Apesar das dificuldades enfrentadas, como o boicote da grande imprensa, a hostilidade do empresariado, a repressão policial – que era justificada pela sua suposta vinculação ao Partido Comunista que se encontrava na ilegalidade desde 1947 –, a "Campanha do Petróleo" contribuiu para a mobilização da opinião pública nacional através de inúmeras palestras e conferências realizadas sobre o tema do petróleo por todo o país, com a publicação

de inúmeros textos e panfletos, visando esclarecer a população. Segundo Bercovici (2015), “a "Campanha do Petróleo" tornou o tema uma questão obrigatória nos debates das eleições gerais de 1950, ampliando ainda mais o seu impacto”. (BERCOVICI, 2015). Enfim, a "Campanha do Petróleo", que durante os anos de 1947 a 1953 mobilizou o país, conseguiu “que sua proposta de estatização do setor fosse adotada por partidos políticos influentes no Congresso Nacional, onde se discutiria o projeto de lei de criação de uma empresa pública voltada à exploração do petróleo (DIAS E QUAGLINO, 1993; MOURA E CARNEIRO, 1976, apud MORAIS, 2013).

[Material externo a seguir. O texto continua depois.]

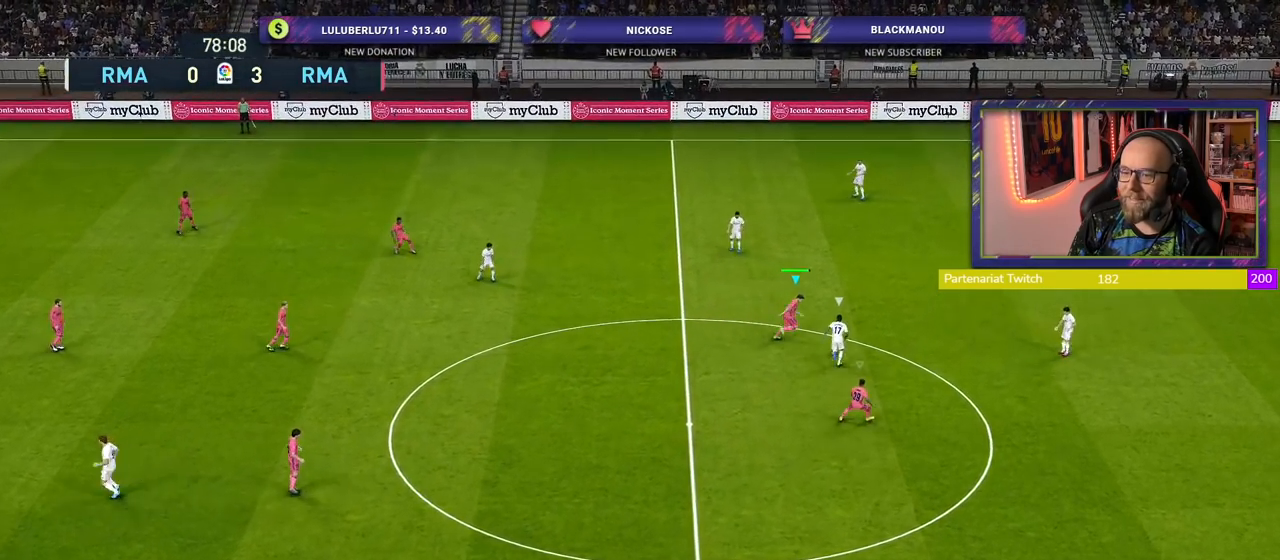
{"dt_ms": 500, "buttons": ["CROSS"], "left_stick": "right", "right_stick": "center", "events": [[120, "R1", "up"], [420, "left_stick", "right"]]}
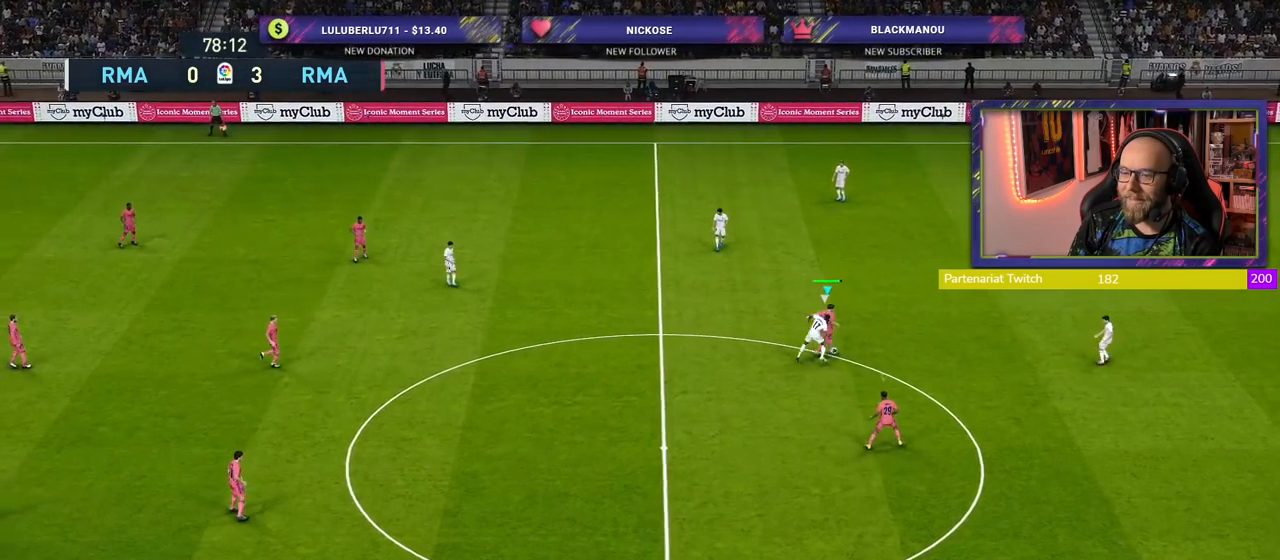
{"dt_ms": 500, "buttons": [], "left_stick": "right", "right_stick": "center"}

Dessa forma, a Lei nº 2.004/1953 que “instituiu o monopólio da União na pesquisa e lavra das jazidas de petróleo, na refinação de petróleo nacional e estrangeiro, no transporte marítimo do petróleo bruto de origem nacional e dos derivados de petróleo produzidos no País e no transporte por oleodutos e gasodutos” (PERISSÉ et al., 2007 apud MORAIS, 2013) foi sancionada pelo presidente da república a partir do projeto de lei aprovado no Congresso e que autorizava a União a constituir a sociedade por ações “Petróleo Brasileiro S.A.”, com a sigla PETROBRAS34. Em relação à distribuição e comercialização de derivados no varejo não foram

incluídas no monopólio, além de que os direitos das refinarias privadas existentes desde que não expandissem sua capacidade de produção foram assegurados. Assim, juntamente com a Petrobras – uma sociedade de economia mista – encarregada da execução do monopólio com o controle acionário da União, o Conselho Nacional do Petróleo (CNP) tinha a incumbência de “exercer o monopólio, em nome da União, das atividades relacionadas ao abastecimento nacional de petróleo e derivados, por meio das funções de orientação, fiscalização e superintendência”. (PERISSÉ et al., 2007 apud MORAIS, 2013).